Data for review:

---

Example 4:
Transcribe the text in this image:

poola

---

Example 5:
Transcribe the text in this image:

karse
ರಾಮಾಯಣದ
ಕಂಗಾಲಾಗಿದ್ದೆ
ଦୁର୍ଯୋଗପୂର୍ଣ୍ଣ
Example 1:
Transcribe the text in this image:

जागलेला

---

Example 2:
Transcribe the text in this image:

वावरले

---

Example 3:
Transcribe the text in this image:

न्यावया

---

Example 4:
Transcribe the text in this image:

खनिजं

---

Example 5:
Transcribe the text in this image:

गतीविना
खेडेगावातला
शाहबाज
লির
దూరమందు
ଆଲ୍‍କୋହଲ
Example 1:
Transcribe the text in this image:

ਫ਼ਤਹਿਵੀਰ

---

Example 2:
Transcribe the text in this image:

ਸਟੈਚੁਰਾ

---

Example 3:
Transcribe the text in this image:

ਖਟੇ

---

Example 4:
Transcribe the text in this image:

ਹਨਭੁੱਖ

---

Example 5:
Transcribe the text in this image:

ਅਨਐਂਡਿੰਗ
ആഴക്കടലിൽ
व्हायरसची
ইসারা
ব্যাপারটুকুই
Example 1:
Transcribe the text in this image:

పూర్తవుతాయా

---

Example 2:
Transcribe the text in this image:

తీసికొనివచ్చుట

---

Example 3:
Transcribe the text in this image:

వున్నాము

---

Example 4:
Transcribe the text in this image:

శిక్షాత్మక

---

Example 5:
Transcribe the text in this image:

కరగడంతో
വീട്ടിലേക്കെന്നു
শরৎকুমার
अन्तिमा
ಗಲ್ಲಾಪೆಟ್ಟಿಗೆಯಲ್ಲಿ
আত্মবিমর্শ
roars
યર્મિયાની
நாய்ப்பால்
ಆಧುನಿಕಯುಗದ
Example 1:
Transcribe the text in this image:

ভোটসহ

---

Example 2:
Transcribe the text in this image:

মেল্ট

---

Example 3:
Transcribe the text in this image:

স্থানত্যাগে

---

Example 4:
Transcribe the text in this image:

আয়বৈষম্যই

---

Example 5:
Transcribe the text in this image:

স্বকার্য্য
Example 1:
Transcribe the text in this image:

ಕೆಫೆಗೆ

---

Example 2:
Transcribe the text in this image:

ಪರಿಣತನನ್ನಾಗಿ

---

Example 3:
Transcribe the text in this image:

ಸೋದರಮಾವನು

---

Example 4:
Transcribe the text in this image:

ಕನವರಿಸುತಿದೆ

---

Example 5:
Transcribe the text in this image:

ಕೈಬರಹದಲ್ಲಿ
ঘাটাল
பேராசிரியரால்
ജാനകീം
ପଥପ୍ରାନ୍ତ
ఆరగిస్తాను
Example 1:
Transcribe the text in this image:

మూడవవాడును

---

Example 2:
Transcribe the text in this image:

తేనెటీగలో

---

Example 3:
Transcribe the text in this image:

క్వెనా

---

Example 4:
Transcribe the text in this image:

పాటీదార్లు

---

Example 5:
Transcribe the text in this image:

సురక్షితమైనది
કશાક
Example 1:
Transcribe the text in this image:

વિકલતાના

How to complete this task:
Repeat all of the entries above exactly.

Completed exercise:
---

Example 4:
Transcribe the text in this image:

poola

---

Example 5:
Transcribe the text in this image:

karse
ರಾಮಾಯಣದ
ಕಂಗಾಲಾಗಿದ್ದೆ
ଦୁର୍ଯୋଗପୂର୍ଣ୍ଣ
Example 1:
Transcribe the text in this image:

जागलेला

---

Example 2:
Transcribe the text in this image:

वावरले

---

Example 3:
Transcribe the text in this image:

न्यावया

---

Example 4:
Transcribe the text in this image:

खनिजं

---

Example 5:
Transcribe the text in this image:

गतीविना
खेडेगावातला
शाहबाज
লির
దూరమందు
ଆଲ୍‍କୋହଲ
Example 1:
Transcribe the text in this image:

ਫ਼ਤਹਿਵੀਰ

---

Example 2:
Transcribe the text in this image:

ਸਟੈਚੁਰਾ

---

Example 3:
Transcribe the text in this image:

ਖਟੇ

---

Example 4:
Transcribe the text in this image:

ਹਨਭੁੱਖ

---

Example 5:
Transcribe the text in this image:

ਅਨਐਂਡਿੰਗ
ആഴക്കടലിൽ
व्हायरसची
ইসারা
ব্যাপারটুকুই
Example 1:
Transcribe the text in this image:

పూర్తవుతాయా

---

Example 2:
Transcribe the text in this image:

తీసికొనివచ్చుట

---

Example 3:
Transcribe the text in this image:

వున్నాము

---

Example 4:
Transcribe the text in this image:

శిక్షాత్మక

---

Example 5:
Transcribe the text in this image:

కరగడంతో
വീട്ടിലേക്കെന്നു
শরৎকুমার
अन्तिमा
ಗಲ್ಲಾಪೆಟ್ಟಿಗೆಯಲ್ಲಿ
আত্মবিমর্শ
roars
યર્મિયાની
நாய்ப்பால்
ಆಧುನಿಕಯುಗದ
Example 1:
Transcribe the text in this image:

ভোটসহ

---

Example 2:
Transcribe the text in this image:

মেল্ট

---

Example 3:
Transcribe the text in this image:

স্থানত্যাগে

---

Example 4:
Transcribe the text in this image:

আয়বৈষম্যই

---

Example 5:
Transcribe the text in this image:

স্বকার্য্য
Example 1:
Transcribe the text in this image:

ಕೆಫೆಗೆ

---

Example 2:
Transcribe the text in this image:

ಪರಿಣತನನ್ನಾಗಿ

---

Example 3:
Transcribe the text in this image:

ಸೋದರಮಾವನು

---

Example 4:
Transcribe the text in this image:

ಕನವರಿಸುತಿದೆ

---

Example 5:
Transcribe the text in this image:

ಕೈಬರಹದಲ್ಲಿ
ঘাটাল
பேராசிரியரால்
ജാനകീം
ପଥପ୍ରାନ୍ତ
ఆరగిస్తాను
Example 1:
Transcribe the text in this image:

మూడవవాడును

---

Example 2:
Transcribe the text in this image:

తేనెటీగలో

---

Example 3:
Transcribe the text in this image:

క్వెనా

---

Example 4:
Transcribe the text in this image:

పాటీదార్లు

---

Example 5:
Transcribe the text in this image:

సురక్షితమైనది
કશાક
Example 1:
Transcribe the text in this image:

વિકલતાના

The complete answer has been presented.